Nuri Bilge Ceylan’ın ödüllü filmi “Bir Zamanlar Anadolu’da” filminde filme ismini veren sahnede doktor çok çarpıcı bir ifade kullanmıştı; “Bundan yalnızca yüz yıl sonra şu anda yeryüzünde var olan tüm insanlar ölmüş olacak.” Buradan hareketle dünya üzerinde yaşayan sekiz milyar insanın hepsinin bundan yalnızca yüz yıl sonra artık bu dünyada olmayacağı gerçeğine ulaşabiliriz. Ne büyük bir rakam öyle değil mi?

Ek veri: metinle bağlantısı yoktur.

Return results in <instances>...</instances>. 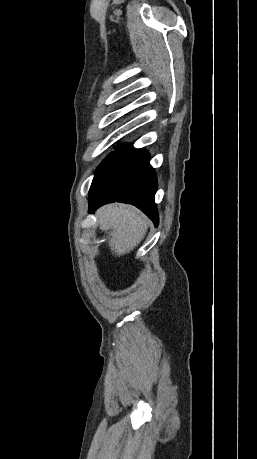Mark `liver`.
Returning a JSON list of instances; mask_svg holds the SVG:
<instances>
[{
    "label": "liver",
    "mask_w": 257,
    "mask_h": 459,
    "mask_svg": "<svg viewBox=\"0 0 257 459\" xmlns=\"http://www.w3.org/2000/svg\"><path fill=\"white\" fill-rule=\"evenodd\" d=\"M97 215L99 228L112 230L108 244L118 256L138 246L147 232V219L130 206L110 204L100 208Z\"/></svg>",
    "instance_id": "6515ba94"
}]
</instances>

Sekiz milyar ölü beden, sekiz milyar ceset, sekiz milyar beyin, sekiz milyar hayat, sekiz milyar bakış açısı ve sekiz milyar anı. Bazen internette bundan yüz yıl önceki siyah beyaz videolara denk geliyorum. 1924 yılının Londra’sını almışlar kayda mesela. Onlarca insan gündelik yaşamı içinde koşuşturuyor, atlı arabalarla bir yerlere ulaşmaya çalışıyorlar. Bu insanlar bu videolarda ne kadar da canlı görünüyorlar. Oysa şimdi hepsi ölmüş. Kimisi savaşlarla, kimisi salgınlarda, kimisi ecelleriyle ama tek ortak nokta artık hiç birisinin canlı olmaması. Bana oldukça ilginç geliyor bu fanilik meselesi. Hepimiz faniyiz yani hepimiz gelip geçiciyiz bu dünyada.

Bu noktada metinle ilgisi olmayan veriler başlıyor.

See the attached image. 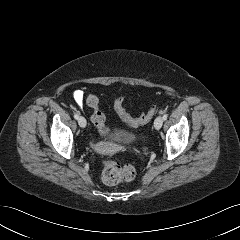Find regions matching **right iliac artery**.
I'll return each mask as SVG.
<instances>
[{"label":"right iliac artery","mask_w":240,"mask_h":240,"mask_svg":"<svg viewBox=\"0 0 240 240\" xmlns=\"http://www.w3.org/2000/svg\"><path fill=\"white\" fill-rule=\"evenodd\" d=\"M74 118H75L76 120H78L79 115H78L77 113H74Z\"/></svg>","instance_id":"82829eb1"}]
</instances>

Doksanlı yıllarda Milli Bayram günlerindeki geçit törenlerinde İstiklal Harbi Gazileri olurdu. Gururla geçerlerdi insanların önünden. Son İstiklal Harbi Gazisi 2008 yılında vefat etmiş. Bu haberi öğrendiğimde hem çok üzülmüş hem de derin düşüncelere dalmıştım. Artık Kurtuluş Savaşını bizzat yaşayan kimse kalmadı yeryüzünde. Bir milletin var olma savaşı yalnızca kitaplarda ve yazılı metinlerde kaldı. Elbette bu duru kaçınılmazdı. Zira tarih boyunca kimler kimler ölmediler ki? Herkesin bildiği ve tanıdığı krallar, padişahlar, sultanlar, komutanlar, liderler, fikir önderleri herkes ölümün pençesinden nasibini aldı.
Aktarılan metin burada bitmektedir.